Swimmer’s ear symptoms are usually mild at first, but they may get worse if your infection isn’t treated or spreads. We often classify swimmer’s ear according to mild, moderate and advanced stages of progression. Symptoms vary according to the stages:
Itching in your ear canal
Slight redness inside your ear
Mild discomfort that becomes worse upon pulling your outer ear (pinna, or auricle) or pushing on the little “bump” (tragus) in front of your ear
Some drainage of clear, odorless fluid
More intense itching
More extensive redness in your ear
Excessive fluid drainage
Discharge of pus
Feeling of fullness inside your ear and partial blockage of your ear canal by swelling, fluid and debris
Decreased or muffled hearing
Severe pain that may radiate to your face, neck or side of your head
Complete blockage of your ear canal
Redness or swelling of your outer ear
Swelling in the lymph nodes in your neck
Call your doctor immediately or visit the emergency room if you have severe pain or fever. Even though the infection is very common, it can take a dangerous form. These are the complications that can arise if the infection is ignored for long.

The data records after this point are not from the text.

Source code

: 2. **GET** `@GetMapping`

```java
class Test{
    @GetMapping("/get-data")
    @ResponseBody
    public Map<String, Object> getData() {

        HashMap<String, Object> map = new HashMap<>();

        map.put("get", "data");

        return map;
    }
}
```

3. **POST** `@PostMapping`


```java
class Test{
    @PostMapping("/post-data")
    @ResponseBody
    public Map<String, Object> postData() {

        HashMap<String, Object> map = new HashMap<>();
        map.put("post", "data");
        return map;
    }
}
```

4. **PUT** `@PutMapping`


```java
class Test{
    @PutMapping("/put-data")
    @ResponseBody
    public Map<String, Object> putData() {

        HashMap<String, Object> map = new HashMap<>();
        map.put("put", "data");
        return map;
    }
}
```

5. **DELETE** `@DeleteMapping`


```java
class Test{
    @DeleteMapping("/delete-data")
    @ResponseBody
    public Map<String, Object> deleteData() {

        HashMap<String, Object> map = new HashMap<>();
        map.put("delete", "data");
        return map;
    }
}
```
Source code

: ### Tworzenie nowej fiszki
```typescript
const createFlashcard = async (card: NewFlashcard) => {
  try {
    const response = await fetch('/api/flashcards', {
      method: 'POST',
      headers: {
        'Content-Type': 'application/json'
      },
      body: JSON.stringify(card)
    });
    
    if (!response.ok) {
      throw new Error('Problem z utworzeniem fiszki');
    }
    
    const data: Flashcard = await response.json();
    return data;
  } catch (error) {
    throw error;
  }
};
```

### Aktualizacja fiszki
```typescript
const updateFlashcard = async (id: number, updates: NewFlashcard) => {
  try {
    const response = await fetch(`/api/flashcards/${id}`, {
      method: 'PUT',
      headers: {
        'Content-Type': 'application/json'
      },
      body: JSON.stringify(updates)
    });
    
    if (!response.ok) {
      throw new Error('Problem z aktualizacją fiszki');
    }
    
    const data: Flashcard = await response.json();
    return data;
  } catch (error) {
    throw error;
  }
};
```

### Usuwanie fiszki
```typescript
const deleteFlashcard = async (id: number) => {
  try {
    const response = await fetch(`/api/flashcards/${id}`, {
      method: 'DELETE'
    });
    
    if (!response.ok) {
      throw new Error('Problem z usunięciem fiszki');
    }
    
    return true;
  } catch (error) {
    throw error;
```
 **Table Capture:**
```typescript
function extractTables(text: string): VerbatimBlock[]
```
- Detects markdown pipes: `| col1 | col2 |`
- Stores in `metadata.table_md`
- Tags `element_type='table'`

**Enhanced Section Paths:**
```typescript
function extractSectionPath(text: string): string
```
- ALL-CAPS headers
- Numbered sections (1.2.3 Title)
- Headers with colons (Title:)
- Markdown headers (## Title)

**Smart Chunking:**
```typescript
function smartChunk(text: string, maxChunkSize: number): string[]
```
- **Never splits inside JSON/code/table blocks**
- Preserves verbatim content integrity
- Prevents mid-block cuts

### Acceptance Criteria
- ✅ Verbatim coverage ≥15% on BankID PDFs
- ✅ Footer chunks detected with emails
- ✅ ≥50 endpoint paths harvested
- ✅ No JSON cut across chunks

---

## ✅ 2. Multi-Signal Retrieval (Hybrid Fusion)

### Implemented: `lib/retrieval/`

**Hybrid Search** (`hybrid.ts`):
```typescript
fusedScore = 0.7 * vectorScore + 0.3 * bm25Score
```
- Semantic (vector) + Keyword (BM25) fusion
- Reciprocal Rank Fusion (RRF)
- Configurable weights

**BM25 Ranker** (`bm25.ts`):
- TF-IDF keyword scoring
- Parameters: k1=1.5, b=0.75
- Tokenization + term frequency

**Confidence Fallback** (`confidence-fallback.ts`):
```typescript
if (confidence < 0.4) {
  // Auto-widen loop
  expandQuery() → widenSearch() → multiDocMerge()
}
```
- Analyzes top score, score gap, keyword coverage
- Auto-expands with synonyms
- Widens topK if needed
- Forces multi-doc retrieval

Temporary hearing loss. You may experience muffled hearing that usually gets better after the infection clears up.
- Long-term infection (Chronic Otitis externa). An outer ear infection is usually considered chronic if signs and symptoms persist for more than three months. Chronic infections are more common if there are conditions that make treatment difficult, such as a rare strain of bacteria, an allergic skin reaction, an allergic reaction to antibiotic eardrops, or a combination of a bacterial and fungal infection.
- Deep tissue infection (Cellulitis). In some cases, Swimmer’s ear may result in the spread of infection into deep layers and connective tissues of the skin.
- Bone and cartilage damage (necrotizing Otitis externa). An outer ear infection that spreads can cause inflammation and damage to the skin and cartilage of the outer ear and bones of the lower part of the skull, causing increasingly severe pain. Older adults, people with diabetes or people with weakened immune systems are at increased risk of this complication. Necrotizing Otitis externa is also known as malignant Otitis externa, but it’s not a cancer.
- More widespread infection. If swimmer’s ear develops into necrotizing otitis externa, the infection may spread and affect other parts of your body, such as the brain or nearby nerves. This rare complication can be life-threatening.
Doctors usually prescribe some ear drops, creams or ointments as per condition along with analgesics to treat Swimmers ear. However, swelling, purulent discharge or severe pain may warrant antibiotics for cure. We always ask patients to go for targeted treatments when they have the infection. Consult an experienced ENT specialist at the earliest if you experience any discomfort in the ears.